What’s most impressive about Contract Killers is that it’s a high-octane action movie produced on a moderate budget. Since most viewers have very high expectations for action movies, filmmakers are wise to steer clear of this genre unless they have the money to meet viewers’ demands. Instead, Contract Killers acclimates the audience to the reduced budget, using affordable substitutes – like a dirt bike instead of a motorcycle, for instance – and then amazes viewers with a fantastic set piece that involves an attack chopper. Joseph shared an embarrassing story regarding that scene, which was actually supposed to have multiple helicopters. “The end was supposed to be these 10 or 15 SWAT guys flying over the city and [the heroine] runs into a city building. [The SWAT guys] rappel down into this building trying to get her and there’s this whole chase through the city. We planned this thing out for six months.” Then the management providing the helicopters pulled out. “I cried,” Joseph confesses. “I went down on my knees in front of everyone; I didn’t care. I cried. I could not even move.” He laughs about it now. Regardless of the ending, audiences obviously enjoyed Contract Killers. The film garnered wins for “Best Feature Film Award” at the Orlando Film Festival 2008 in Florida and “Best Picture Award” in September 2008 at the BBF Film Festival in Philadelphia. Contract Killers was nominated four times in July 2008 at the Action on Film Festival in Los Angeles, and won awards for “Best Action Sequence in a Feature Film” and “Best Break Out Female Star – Frida Farrell – In a Feature Film.”

“I am finally finding this niche and doing it well,” Joseph says of his films, “And because of that, these next couple of ones I’m doing are actually coming through at a much bigger budget. I can now take hundreds of thousands more and make it look like millions more.” In regards to his upcoming film Trafico, Joseph says, “You never know who’s watching. Some investors saw Contract Killers. They found this really good director, Mirwan, and just decided this was the project we were going to mount.” For Trafico, Joseph wanted a story that was edgier and had more of a point of view. While details are scarce, the plot revolves around retired US bank robbers, living in Trinidad. Circumstances force them to plan one more heist, which puts them in the crosshairs of the local drug lords. While the cast hasn’t been finalized, industry veterans appear to be drawn to the project. Joseph is in the middle of early negotiations with Tom Sizemore and Michael Rooker. Eric Roberts and several other high profile stars are also rumored to be interested as well. Filming is scheduled to begin in April.

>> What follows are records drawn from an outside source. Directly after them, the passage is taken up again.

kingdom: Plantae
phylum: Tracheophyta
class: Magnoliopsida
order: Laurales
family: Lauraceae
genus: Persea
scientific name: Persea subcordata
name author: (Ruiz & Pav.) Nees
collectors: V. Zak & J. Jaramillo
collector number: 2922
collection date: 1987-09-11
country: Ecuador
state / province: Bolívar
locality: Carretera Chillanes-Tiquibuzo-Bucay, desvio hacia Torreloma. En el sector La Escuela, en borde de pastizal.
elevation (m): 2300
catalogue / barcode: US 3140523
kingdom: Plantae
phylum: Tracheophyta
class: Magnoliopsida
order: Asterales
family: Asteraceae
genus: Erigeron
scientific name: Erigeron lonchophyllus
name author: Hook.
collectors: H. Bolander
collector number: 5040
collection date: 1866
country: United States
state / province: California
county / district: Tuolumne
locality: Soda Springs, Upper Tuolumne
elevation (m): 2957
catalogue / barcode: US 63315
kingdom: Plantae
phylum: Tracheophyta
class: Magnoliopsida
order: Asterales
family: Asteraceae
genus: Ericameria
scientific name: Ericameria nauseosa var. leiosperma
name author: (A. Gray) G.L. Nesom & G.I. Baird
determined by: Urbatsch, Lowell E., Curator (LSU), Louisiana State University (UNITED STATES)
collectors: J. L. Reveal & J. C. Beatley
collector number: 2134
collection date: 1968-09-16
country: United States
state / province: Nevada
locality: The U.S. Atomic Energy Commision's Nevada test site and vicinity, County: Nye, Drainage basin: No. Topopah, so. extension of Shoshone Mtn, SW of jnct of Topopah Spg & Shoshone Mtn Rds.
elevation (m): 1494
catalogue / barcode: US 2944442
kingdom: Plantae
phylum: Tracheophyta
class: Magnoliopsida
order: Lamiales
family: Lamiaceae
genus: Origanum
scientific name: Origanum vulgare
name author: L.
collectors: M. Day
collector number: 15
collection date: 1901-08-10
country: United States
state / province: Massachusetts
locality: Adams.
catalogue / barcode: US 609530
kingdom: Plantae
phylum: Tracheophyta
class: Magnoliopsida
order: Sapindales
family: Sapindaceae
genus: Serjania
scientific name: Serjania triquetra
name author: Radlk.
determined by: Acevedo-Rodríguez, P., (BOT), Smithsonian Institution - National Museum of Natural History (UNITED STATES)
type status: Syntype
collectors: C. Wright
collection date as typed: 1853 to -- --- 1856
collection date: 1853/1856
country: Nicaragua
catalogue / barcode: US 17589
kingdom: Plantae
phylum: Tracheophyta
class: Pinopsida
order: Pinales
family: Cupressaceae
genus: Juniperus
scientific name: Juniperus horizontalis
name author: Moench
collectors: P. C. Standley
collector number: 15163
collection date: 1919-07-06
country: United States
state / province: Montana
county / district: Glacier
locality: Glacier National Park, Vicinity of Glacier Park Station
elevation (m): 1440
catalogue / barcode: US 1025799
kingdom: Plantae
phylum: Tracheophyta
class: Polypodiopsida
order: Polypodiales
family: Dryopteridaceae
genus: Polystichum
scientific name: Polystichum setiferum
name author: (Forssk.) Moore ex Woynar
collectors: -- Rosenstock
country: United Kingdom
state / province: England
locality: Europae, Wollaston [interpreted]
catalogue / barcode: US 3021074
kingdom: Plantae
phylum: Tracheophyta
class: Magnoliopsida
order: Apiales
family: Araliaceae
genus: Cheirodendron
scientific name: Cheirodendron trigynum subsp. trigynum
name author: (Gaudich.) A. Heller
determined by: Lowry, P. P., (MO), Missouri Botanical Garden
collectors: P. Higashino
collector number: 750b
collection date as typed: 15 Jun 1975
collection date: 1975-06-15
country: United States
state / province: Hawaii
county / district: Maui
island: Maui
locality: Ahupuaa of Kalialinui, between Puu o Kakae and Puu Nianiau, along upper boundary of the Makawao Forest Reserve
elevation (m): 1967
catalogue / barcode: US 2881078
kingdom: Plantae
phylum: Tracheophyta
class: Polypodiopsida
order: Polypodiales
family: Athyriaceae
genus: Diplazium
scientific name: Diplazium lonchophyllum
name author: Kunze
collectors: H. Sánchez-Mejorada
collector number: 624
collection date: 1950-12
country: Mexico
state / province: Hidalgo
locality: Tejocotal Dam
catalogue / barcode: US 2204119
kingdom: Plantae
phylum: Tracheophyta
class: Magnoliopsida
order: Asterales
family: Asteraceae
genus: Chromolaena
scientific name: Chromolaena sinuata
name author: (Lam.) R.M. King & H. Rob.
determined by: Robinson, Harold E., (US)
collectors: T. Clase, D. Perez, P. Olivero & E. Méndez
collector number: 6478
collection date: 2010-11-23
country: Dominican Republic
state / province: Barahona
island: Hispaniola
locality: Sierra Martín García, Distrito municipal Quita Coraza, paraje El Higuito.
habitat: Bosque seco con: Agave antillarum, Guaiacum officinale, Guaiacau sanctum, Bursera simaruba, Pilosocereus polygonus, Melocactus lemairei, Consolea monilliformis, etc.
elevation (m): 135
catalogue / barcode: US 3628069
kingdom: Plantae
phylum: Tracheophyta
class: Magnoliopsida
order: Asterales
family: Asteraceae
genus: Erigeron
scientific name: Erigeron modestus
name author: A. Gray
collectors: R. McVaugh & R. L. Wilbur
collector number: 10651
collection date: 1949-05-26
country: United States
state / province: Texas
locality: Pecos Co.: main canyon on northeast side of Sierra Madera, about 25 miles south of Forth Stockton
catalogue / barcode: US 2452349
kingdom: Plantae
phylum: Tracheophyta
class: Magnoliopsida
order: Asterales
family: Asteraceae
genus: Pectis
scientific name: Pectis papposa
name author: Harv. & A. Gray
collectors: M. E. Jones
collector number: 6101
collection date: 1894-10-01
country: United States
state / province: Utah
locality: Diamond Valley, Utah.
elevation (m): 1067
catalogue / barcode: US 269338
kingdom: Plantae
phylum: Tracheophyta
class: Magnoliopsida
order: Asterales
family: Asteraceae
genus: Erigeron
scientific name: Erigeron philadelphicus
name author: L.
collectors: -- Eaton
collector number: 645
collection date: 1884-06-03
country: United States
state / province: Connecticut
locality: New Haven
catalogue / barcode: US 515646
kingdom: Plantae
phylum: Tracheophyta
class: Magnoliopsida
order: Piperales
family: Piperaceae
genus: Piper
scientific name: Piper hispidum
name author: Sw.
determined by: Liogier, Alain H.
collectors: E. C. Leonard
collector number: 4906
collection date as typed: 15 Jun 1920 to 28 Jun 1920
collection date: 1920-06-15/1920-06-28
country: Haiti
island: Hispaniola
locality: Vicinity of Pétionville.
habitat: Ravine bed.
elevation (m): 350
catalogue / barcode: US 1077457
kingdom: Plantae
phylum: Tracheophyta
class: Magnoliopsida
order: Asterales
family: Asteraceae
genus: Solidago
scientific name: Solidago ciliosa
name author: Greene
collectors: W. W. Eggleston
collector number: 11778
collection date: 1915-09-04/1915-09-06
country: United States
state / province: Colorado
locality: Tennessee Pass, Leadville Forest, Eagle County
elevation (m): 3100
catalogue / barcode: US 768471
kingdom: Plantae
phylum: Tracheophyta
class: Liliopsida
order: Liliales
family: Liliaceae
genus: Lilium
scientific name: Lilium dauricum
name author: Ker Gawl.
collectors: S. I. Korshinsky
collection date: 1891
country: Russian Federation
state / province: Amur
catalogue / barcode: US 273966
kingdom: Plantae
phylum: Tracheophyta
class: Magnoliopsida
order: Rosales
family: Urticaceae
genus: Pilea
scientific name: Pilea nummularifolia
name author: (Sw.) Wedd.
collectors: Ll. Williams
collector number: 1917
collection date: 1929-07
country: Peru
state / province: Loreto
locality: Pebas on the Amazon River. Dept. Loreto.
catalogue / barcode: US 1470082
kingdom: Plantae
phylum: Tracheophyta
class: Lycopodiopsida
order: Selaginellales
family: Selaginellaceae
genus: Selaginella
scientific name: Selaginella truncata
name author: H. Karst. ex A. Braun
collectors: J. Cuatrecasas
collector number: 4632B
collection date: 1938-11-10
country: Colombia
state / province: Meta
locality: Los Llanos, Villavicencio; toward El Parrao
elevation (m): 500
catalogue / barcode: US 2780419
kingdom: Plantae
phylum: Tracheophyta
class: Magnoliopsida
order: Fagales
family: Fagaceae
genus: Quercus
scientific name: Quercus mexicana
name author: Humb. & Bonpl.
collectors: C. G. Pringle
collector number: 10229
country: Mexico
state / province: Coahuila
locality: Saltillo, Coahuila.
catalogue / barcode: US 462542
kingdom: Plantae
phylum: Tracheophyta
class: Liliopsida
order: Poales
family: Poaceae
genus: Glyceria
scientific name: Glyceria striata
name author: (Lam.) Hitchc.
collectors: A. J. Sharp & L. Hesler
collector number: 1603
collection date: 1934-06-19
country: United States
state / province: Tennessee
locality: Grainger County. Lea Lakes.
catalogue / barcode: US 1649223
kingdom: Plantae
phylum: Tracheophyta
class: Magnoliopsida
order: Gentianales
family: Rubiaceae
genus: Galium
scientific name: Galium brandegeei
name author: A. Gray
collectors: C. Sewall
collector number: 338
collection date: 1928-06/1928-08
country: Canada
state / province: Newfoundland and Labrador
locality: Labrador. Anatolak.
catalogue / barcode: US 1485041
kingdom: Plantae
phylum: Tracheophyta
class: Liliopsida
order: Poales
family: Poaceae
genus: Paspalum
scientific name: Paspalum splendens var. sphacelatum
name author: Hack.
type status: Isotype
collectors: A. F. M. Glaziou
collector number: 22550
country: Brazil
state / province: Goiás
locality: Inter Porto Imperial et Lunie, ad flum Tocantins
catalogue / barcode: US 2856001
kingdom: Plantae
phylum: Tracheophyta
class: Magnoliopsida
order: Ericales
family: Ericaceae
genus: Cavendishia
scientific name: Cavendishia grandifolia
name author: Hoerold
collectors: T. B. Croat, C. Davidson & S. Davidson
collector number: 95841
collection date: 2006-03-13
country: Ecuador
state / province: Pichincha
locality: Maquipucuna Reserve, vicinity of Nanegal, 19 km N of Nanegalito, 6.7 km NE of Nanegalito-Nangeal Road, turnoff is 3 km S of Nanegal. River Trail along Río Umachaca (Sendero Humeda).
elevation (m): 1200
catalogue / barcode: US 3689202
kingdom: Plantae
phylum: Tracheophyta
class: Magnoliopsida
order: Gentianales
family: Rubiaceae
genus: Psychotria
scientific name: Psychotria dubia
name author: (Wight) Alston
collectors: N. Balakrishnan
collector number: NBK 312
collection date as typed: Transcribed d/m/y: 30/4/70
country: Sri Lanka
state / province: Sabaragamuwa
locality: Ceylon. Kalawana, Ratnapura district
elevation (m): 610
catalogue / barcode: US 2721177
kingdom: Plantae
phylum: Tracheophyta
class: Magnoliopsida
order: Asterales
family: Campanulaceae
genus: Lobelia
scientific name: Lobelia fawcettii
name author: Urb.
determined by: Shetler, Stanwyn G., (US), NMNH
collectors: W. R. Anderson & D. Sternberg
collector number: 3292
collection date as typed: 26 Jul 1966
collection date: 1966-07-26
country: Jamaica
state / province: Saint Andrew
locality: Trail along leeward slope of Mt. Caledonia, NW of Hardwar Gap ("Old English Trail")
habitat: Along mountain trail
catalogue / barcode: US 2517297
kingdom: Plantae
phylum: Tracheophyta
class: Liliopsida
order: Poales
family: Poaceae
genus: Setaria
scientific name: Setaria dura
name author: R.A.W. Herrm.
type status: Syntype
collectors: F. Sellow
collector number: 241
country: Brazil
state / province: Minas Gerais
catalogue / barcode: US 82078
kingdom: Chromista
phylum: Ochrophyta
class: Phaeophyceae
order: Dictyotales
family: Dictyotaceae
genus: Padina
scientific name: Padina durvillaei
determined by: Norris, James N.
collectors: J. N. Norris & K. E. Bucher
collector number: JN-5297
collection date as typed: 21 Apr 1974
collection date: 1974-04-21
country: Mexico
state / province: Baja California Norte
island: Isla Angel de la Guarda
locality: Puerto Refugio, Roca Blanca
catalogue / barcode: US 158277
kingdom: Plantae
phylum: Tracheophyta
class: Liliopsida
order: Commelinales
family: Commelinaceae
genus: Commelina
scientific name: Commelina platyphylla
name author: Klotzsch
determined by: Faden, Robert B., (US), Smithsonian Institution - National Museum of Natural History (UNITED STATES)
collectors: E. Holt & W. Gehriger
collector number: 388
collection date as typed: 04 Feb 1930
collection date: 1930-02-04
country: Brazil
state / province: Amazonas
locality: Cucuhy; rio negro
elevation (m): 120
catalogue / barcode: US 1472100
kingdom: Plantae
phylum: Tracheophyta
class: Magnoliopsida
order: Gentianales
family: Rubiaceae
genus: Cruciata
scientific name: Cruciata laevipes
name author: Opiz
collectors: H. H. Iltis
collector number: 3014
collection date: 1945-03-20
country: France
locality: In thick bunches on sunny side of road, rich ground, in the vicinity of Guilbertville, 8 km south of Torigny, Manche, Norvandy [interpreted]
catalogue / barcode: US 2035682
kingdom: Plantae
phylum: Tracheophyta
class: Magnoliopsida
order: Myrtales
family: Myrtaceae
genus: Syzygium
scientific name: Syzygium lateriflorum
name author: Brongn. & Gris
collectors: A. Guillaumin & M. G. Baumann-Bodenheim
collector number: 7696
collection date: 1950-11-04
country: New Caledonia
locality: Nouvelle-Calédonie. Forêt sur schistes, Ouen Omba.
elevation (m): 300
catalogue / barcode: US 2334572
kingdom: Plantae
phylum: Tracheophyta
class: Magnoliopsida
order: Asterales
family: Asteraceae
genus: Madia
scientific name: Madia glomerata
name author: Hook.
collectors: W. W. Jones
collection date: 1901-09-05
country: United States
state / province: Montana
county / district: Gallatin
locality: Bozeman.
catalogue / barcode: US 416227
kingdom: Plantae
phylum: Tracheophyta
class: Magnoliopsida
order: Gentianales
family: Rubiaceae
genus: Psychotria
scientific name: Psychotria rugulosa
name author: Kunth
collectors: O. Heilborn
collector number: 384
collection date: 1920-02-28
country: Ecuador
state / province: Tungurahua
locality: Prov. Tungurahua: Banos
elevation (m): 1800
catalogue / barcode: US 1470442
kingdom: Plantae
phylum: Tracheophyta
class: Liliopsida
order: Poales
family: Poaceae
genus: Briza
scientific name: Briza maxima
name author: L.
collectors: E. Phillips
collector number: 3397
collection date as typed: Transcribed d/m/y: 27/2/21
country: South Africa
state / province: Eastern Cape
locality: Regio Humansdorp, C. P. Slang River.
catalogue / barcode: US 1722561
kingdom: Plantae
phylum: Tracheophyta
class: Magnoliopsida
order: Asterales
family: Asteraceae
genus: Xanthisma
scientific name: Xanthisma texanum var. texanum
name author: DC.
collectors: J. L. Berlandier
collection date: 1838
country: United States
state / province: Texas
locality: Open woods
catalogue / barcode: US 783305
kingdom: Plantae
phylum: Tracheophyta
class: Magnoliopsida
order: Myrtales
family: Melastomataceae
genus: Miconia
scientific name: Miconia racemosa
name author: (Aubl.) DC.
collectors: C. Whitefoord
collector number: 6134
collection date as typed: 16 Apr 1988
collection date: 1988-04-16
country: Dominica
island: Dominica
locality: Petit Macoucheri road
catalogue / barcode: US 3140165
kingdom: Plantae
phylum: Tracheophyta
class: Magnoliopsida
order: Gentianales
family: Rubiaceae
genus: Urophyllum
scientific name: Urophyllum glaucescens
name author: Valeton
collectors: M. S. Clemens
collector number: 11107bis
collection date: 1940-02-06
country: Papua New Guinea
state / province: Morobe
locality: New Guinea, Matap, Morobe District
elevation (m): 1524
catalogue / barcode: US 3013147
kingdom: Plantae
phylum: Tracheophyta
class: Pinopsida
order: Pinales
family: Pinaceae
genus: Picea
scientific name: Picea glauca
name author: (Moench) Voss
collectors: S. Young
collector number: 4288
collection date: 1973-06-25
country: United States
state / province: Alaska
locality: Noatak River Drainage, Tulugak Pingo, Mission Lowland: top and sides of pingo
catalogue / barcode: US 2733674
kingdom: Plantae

It’s always refreshing to meet someone like G. Anthony Joseph. His goals are ambitious. His energy is overflowing. And his positivity is infectious. Furthermore, he never forgets that he’s dealing with people and not simply a means to an end. He remembers this credo when choosing business partners. “It’s 80% who you are. The rest is putting the deal together. I think the best deals come out of personalities first, deal second….I think people forget about the human element. When someone walks in for a meeting, the first thing I think of is “can I get along with this person for the next 10 years?”

The best part about G. Anthony Joseph is that he’s genuine and happy to talk unguardedly. He shared personal details about his kids and lovely wife of 23 years, his love for the Rat Pack and even offered to bring this writer out to Trinidad to find a nice girl. “I am who I am,” he says, “and I’m going to enrich the world any chance that I get.”